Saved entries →
'''
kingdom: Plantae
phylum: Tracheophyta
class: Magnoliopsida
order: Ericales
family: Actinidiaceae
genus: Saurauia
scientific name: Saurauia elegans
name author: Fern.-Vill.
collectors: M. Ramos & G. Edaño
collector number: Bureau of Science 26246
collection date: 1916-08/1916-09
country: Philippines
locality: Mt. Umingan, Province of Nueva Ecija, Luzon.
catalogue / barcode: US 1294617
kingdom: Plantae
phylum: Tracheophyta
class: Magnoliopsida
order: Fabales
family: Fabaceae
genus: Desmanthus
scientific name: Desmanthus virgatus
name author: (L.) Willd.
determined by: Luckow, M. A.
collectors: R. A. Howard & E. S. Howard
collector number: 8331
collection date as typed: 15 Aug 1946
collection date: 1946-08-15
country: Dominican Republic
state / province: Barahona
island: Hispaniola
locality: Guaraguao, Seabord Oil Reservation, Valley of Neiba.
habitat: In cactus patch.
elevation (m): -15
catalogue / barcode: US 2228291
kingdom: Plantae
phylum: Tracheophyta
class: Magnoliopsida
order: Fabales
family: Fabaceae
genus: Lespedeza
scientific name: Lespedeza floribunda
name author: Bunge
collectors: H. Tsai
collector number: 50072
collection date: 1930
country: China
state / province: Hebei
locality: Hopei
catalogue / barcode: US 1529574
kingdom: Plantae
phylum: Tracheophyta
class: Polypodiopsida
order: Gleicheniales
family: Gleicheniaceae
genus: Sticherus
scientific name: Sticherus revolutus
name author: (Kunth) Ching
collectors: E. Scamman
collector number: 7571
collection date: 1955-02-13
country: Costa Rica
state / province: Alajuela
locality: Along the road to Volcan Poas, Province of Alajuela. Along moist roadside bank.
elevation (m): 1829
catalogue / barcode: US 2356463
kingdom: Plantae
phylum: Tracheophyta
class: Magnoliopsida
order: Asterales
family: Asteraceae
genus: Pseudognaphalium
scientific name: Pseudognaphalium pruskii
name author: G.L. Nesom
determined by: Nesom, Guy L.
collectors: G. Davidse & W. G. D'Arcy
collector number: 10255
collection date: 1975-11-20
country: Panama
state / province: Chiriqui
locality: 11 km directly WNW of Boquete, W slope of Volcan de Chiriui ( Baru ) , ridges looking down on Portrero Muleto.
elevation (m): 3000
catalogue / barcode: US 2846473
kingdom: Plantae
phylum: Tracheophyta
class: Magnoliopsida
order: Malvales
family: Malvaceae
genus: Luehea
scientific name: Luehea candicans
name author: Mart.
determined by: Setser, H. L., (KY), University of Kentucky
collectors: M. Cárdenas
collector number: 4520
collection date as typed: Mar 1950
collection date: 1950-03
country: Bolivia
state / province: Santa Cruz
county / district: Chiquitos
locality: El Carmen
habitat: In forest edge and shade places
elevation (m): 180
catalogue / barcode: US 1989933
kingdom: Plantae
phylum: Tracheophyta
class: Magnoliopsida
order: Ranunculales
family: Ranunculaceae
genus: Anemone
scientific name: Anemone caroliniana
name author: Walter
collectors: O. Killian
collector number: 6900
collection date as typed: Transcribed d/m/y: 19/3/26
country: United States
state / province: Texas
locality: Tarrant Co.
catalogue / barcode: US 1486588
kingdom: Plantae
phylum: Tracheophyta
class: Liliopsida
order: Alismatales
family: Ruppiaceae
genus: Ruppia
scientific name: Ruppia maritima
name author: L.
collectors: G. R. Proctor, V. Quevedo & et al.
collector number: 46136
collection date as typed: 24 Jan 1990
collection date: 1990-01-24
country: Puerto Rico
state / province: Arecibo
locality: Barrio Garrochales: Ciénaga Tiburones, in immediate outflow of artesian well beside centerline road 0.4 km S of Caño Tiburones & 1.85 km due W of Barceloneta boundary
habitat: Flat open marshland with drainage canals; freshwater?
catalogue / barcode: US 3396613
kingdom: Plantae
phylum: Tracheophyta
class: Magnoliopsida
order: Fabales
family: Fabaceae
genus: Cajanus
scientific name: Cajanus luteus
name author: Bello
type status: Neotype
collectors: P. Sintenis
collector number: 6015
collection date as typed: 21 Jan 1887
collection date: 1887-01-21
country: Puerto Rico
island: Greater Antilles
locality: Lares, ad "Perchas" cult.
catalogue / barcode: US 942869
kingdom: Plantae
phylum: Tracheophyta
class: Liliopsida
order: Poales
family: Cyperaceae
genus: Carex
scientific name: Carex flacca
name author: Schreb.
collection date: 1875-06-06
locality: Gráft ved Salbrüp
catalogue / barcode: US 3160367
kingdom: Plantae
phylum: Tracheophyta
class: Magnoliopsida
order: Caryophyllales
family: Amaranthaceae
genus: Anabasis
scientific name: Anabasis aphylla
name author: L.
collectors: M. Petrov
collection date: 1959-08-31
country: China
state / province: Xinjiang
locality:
'''
Problem to solve →
Find each line in the items above that contains the word "order" and copy it out. Case matters.

Task result →
order: Ericales
order: Fabales
order: Fabales
order: Gleicheniales
order: Asterales
order: Malvales
order: Ranunculales
order: Alismatales
order: Fabales
order: Poales
order: Caryophyllales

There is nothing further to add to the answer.